▶ **TASK REQUIREMENTS**
The listing is to be reproduced exactly, excluding its pictures.

◆ ◆ ◆ ◆

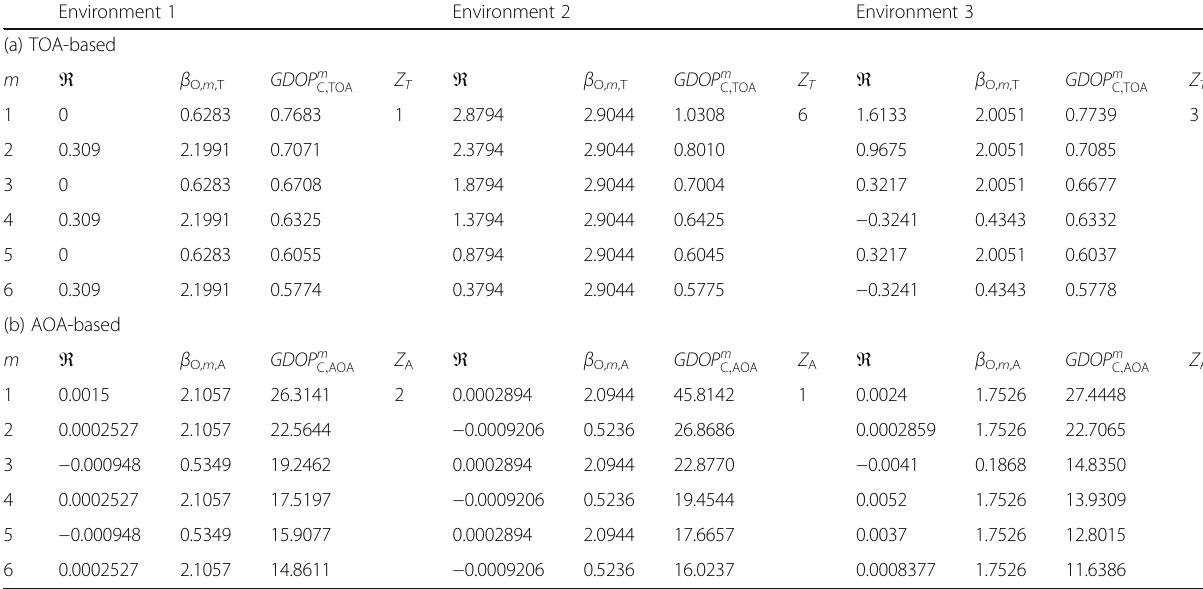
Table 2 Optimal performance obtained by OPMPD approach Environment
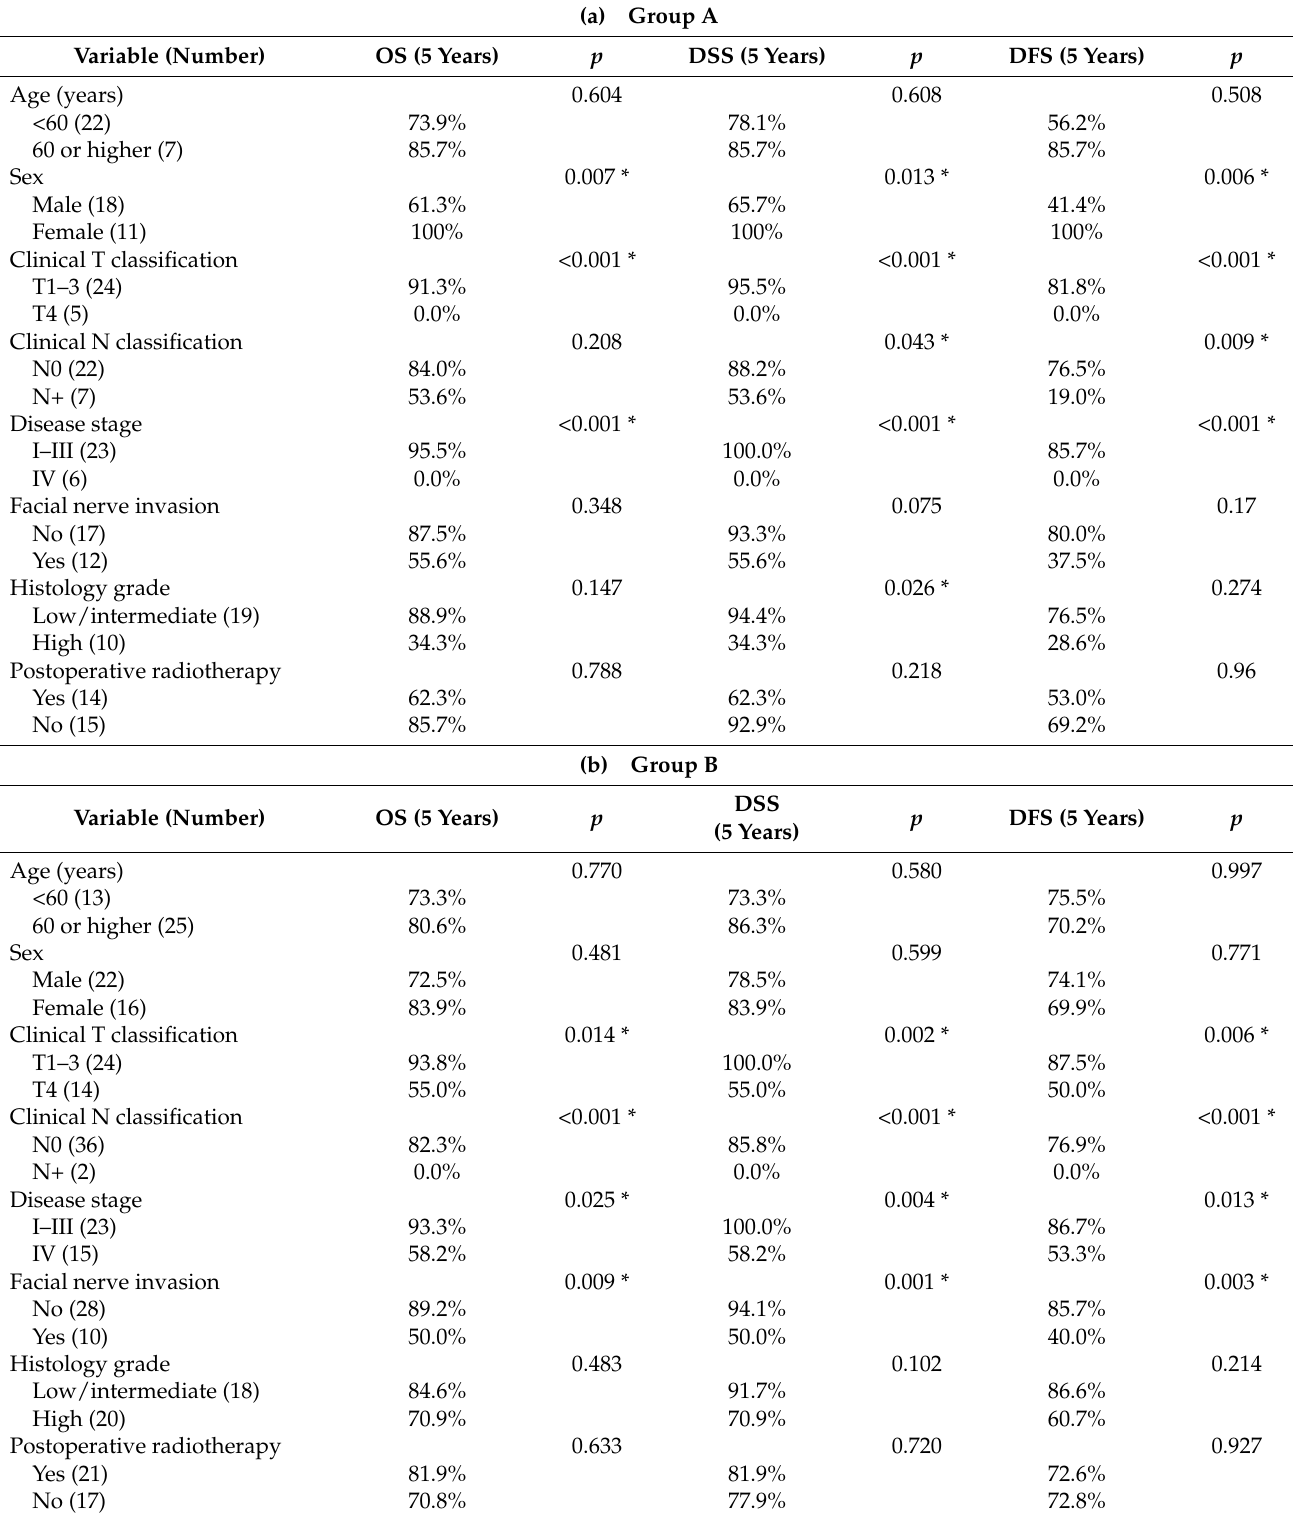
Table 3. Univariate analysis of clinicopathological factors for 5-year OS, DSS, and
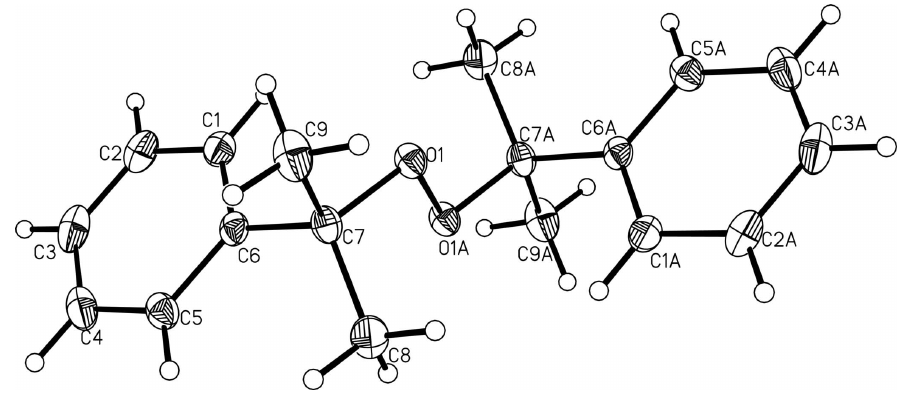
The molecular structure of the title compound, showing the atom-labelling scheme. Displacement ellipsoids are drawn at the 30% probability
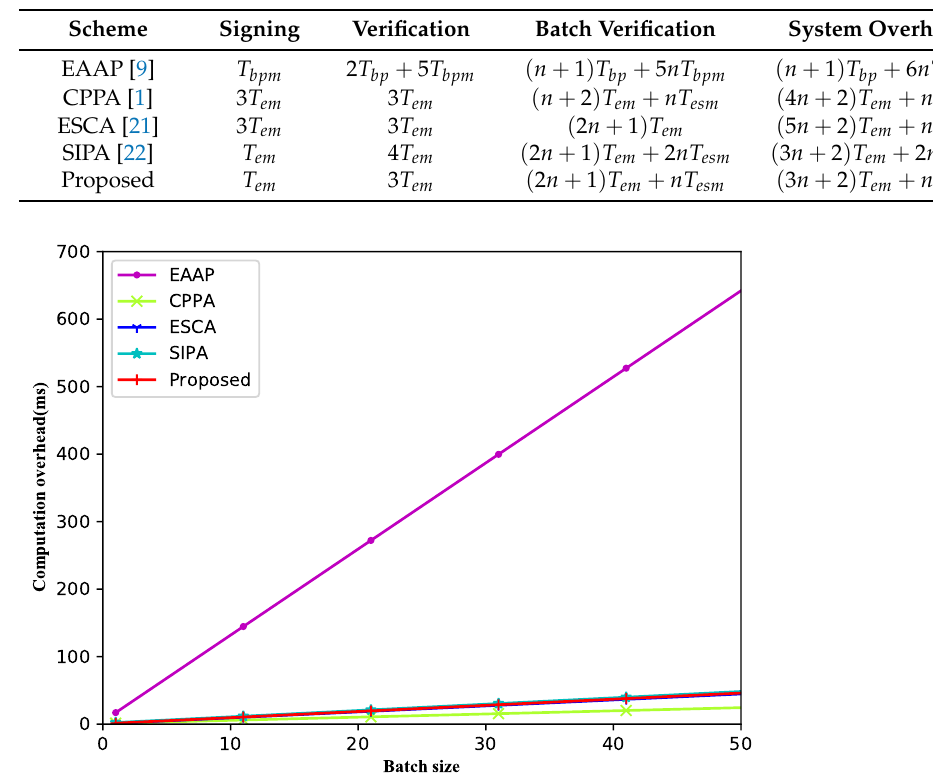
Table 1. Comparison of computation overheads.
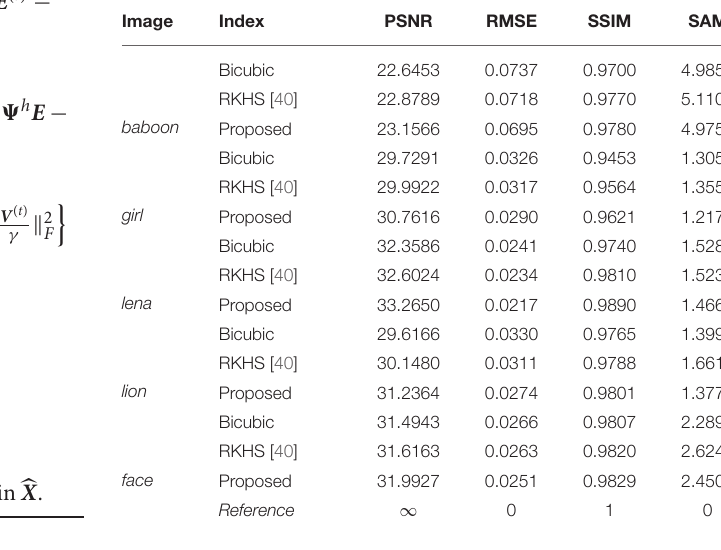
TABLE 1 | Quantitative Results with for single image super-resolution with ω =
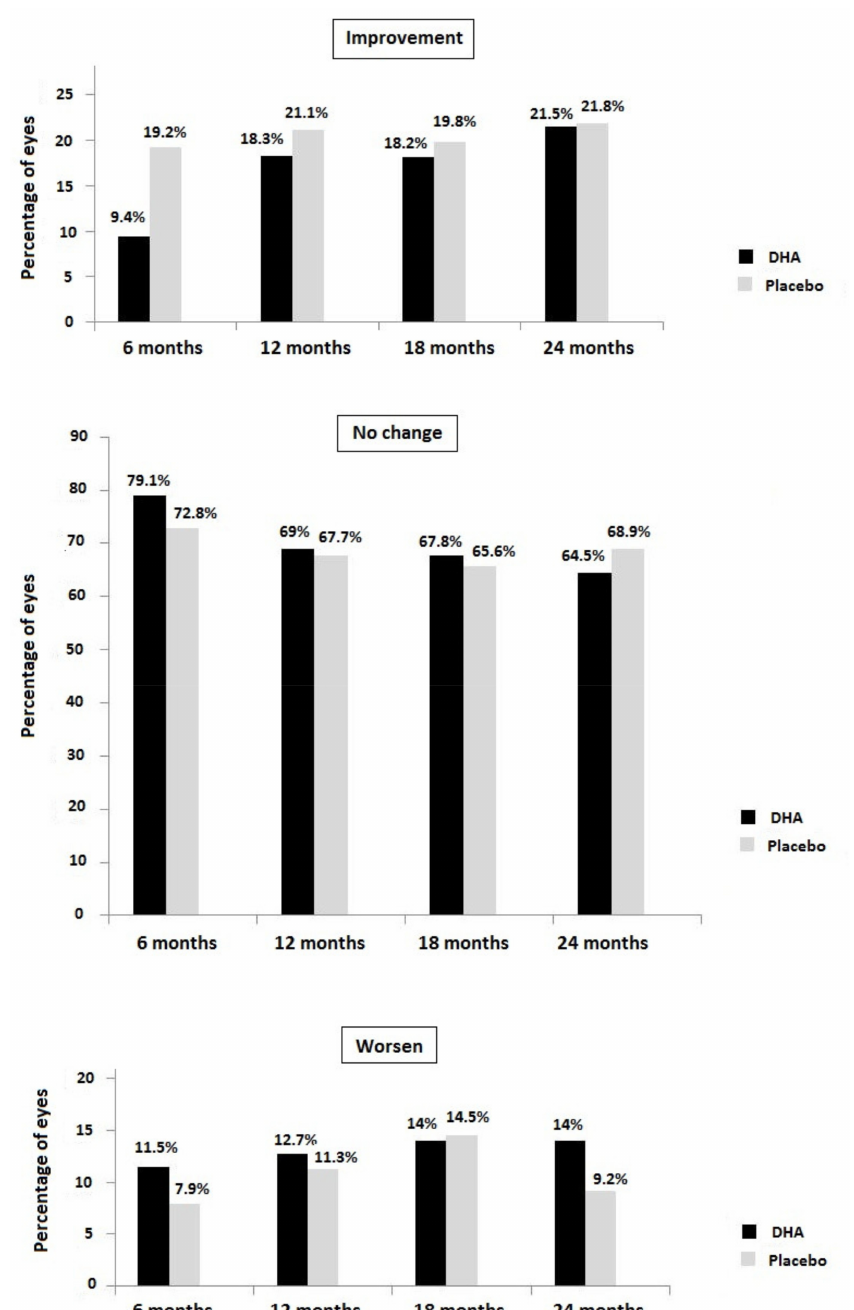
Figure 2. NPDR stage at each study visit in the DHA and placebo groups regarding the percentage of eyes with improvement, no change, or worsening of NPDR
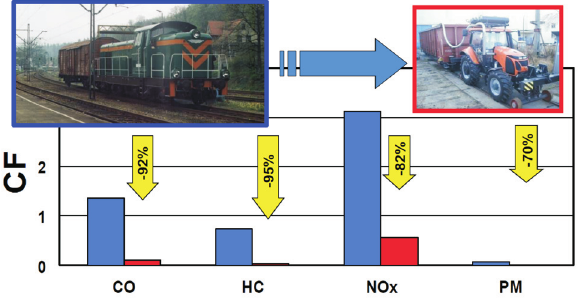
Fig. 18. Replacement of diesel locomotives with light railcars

◆ ◆ ◆ ◆

▶ **WRITTEN ANSWER**
Table 2 Optimal performance obtained by OPMPD approach Environment
Table 3. Univariate analysis of clinicopathological factors for 5-year OS, DSS, and
The molecular structure of the title compound, showing the atom-labelling scheme. Displacement ellipsoids are drawn at the 30% probability
Table 1. Comparison of computation overheads.
TABLE 1 | Quantitative Results with for single image super-resolution with ω =
Figure 2. NPDR stage at each study visit in the DHA and placebo groups regarding the percentage of eyes with improvement, no change, or worsening of NPDR
Fig. 18. Replacement of diesel locomotives with light railcars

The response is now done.